The mood music emanating from Capitol Hill on Tuesday suggests President Joe Biden’s forceful rejection of calls for him to step down from the race to the White House is having an impact.
Mr Biden’s stance appears to have weakened internal Democratic sentiment leaning towards putting a new, younger candidate on the electoral ticket.
The Democratic Party held a behind-closed-doors caucus meeting on Tuesday at which elected members aired their views on whether Mr Biden should be confirmed as the presidential nominee. It lasted well over two hours and presented a party still mired in the uncertainty of the best path forward if it is to prevent Donald Trump returning to the White House in November.
As Tennessee representative Steve Cohen put it when asked if the party was on the same page: “We are not even on the same book.”
No Democratic leader has publicly called for Mr Biden to step down, but the six elected politicians who have made that call for change argued their case at the private meeting.
“Just what I said publicly before: that the debate will not be unseen,” said Texas congressman Lloyd Doggett as he left the meeting, referring to Mr Biden’s poor performance in his CNN debate last month with Republican candidate Donald Trump. Mr Doggett said the president had made a “great contribution” to the country, “but he shouldn’t leave a legacy that means we surrender to a tyrant”.
A series of separate caucus meetings took place after which the ongoing support for Mr Biden was affirmed.
“It is what it is,” Troy Carter said after a meeting of the congressional Black caucus. “The president and our team are convinced that the president should in fact be the nominee. We had a great call with the president, and he was clear, energised and motivated. It is clear he is up for the job. It is one thing to recognise and admit that the president had a bad debate. His performance was bad. He was off. One event does not determine the overall show. We know this.”
The White House continued to push back against the inference that the health of the president has been shielded from media and public alike. After a chaotic press briefing on Monday, a statement released on Monday night confirmed that Dr Kevin Cannard, a specialist in Parkinson’s disease, had met with the president’s physician in January: the circumstances of that meeting remain unclear.
But Dr Kevin O’Connor, the White House physician, said Dr Cannard had been chosen ‘because he is a highly trained and highly regarded neurologist here at Walter Reed [medical centre] … with a very wide expertise which makes him flexible to see a variety of patients and problems”.
White House national security spokesman John Kirby insisted on Tuesday that there has been no decline in Mr Biden’s day-to-day performance in the role.
“The president I see every day, including yesterday a couple of times if the Oval Office, is robust, is lucid,” he said. “He is clear. He is direct. And it doesn’t matter what the hour on the clock says. He is always there and always available, and they have ready access to him. And he will also note that the world doesn’t take a breather at a certain time of day – that things keep moving on. That is the commander-in-chief I see and the commander-in-chief he knows he has to be.”

════════════════════

• WORK INSTRUCTION 1
Name every person whose own words the passage about Biden's candidacy quotes directly.
• WORK INSTRUCTION 2
Copy the stretch of the passage about Biden's candidacy from "The White House continued" through "meeting remain unclear.", reproducing it word for word.
Rely solely on the passage about Biden's candidacy for the responses that follow.

════════════════════

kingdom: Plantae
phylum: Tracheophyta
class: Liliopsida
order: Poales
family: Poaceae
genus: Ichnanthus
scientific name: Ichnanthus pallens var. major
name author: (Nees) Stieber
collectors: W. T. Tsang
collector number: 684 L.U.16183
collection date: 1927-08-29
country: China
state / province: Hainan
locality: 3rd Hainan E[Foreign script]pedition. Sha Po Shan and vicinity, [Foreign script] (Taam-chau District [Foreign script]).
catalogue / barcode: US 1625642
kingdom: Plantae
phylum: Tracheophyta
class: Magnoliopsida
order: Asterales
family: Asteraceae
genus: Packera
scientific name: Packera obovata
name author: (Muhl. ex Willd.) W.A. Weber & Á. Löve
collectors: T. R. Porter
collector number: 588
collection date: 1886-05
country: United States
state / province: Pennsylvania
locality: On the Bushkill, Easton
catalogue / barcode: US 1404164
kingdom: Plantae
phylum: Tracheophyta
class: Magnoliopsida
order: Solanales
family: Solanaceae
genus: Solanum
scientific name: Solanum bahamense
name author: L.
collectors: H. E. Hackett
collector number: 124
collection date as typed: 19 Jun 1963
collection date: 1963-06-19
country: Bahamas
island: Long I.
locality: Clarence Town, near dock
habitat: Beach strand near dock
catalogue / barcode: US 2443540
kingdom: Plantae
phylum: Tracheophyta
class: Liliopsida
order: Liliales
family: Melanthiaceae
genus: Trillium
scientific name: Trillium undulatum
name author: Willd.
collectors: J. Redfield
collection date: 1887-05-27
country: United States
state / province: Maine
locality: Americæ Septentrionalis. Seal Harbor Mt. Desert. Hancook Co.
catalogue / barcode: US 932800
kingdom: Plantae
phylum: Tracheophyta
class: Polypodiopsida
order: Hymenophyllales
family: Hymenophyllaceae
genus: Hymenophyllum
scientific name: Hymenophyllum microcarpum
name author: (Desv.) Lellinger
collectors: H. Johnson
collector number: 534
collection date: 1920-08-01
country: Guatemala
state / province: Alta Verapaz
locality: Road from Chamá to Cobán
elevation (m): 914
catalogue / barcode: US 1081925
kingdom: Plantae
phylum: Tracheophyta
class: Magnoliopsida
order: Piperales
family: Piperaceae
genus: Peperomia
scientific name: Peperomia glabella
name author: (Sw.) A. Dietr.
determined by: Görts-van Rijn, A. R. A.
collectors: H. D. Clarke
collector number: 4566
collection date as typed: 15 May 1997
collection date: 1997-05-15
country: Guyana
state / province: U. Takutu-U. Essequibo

════════════════════

• REPLY 1
- Steve Cohen, Tennessee representative
- Lloyd Doggett, Texas congressman
- Troy Carter
- Dr Kevin O'Connor, White House physician
- John Kirby, White House national security spokesman

• REPLY 2
The White House continued to push back against the inference that the health of the president has been shielded from media and public alike. After a chaotic press briefing on Monday, a statement released on Monday night confirmed that Dr Kevin Cannard, a specialist in Parkinson’s disease, had met with the president’s physician in January: the circumstances of that meeting remain unclear.